Highlights
- Cabinet approves removal of capital gains tax on foreign investors in government bonds.
- Decision aimed at bringing more foreign money into India.
- Move expected to support the rupee and improve liquidity in debt markets.
- Comes amid record foreign fund outflows and rising crude oil prices.
- Additional reforms to attract overseas investors may follow.
nvIndia Opens the Door Wider for Foreign Investors
In a major policy move, the government has approved the removal of capital gains tax on foreign investors investing in Indian government bonds. The decision was cleared by the Union Cabinet on Wednesday and is expected to become effective after receiving the President’s approval.
The move is part of the government’s broader strategy to attract foreign capital, strengthen the rupee and protect the economy from global challenges such as rising crude oil prices and geopolitical tensions in West Asia.
Why Has the Government Taken This Step?
India has witnessed significant foreign investor outflows this year, with overseas investors selling nearly ₹2.5 lakh crore worth of Indian equities. The heavy selling has increased pressure on the rupee and raised concerns about capital flows into the country.
At the same time, higher crude oil prices have added to inflation risks and increased the country’s import bill. To counter these challenges, policymakers are looking to attract more long-term foreign investment into government securities.
What Changes for Foreign Investors?
Currently, foreign investors pay a 12.5% long-term capital gains tax on profits earned from listed shares and bonds held for more than one year.
Under the new proposal, foreign portfolio investors (FPIs) will no longer have to pay capital gains tax on investments in Indian government securities, also known as G-Secs.
The government is also considering measures to reduce the tax burden on interest income earned from these bonds, making Indian debt instruments more competitive compared to other emerging markets.
How Will India Benefit?
Experts believe the tax relief could encourage more foreign investors to buy Indian government bonds.

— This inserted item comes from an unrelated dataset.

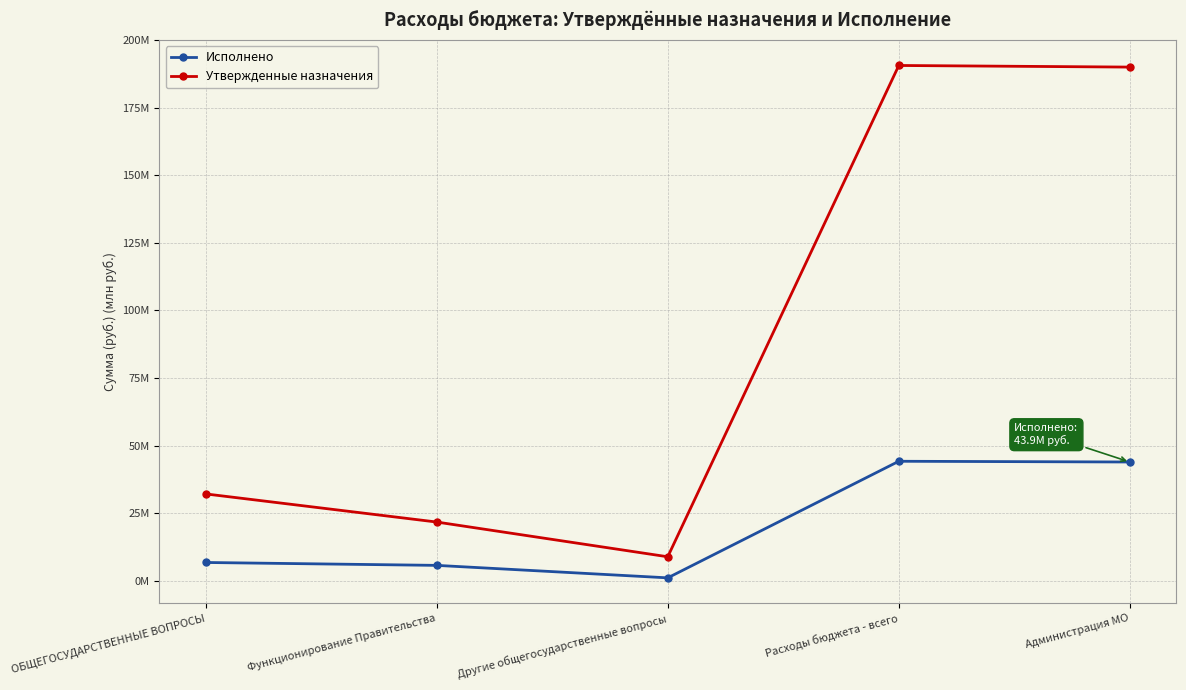

True or false: Исполнено and Утвержденные назначения intersect in this chart.

False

Increased investment would bring fresh dollar inflows into the country, helping strengthen the rupee and improve liquidity in financial markets.

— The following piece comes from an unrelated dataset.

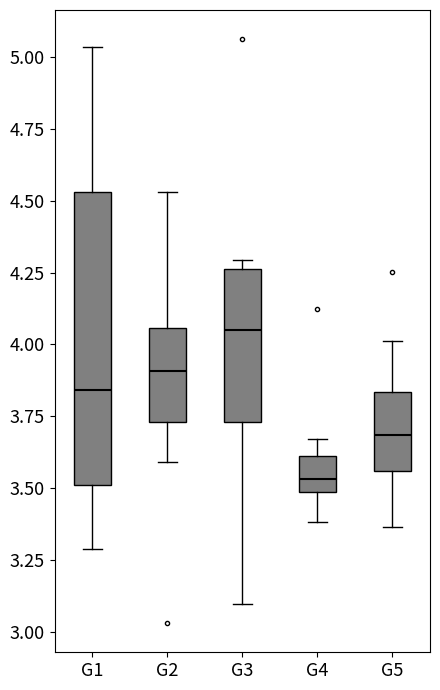

Which box's median line is the lowest?

G4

A stronger flow of foreign capital can also help the government manage economic pressures arising from high energy prices and global uncertainty.
More Reforms May Be on the Way
Sources indicate that this tax relief could be the first of several measures aimed at reviving foreign investor interest in India. Market participants are now awaiting the official notification and possible additional announcements from the government and the Reserve Bank of India.
The decision marks one of the most significant tax incentives for foreign investors in recent years and reflects the government’s efforts to keep India an attractive destination for global capital.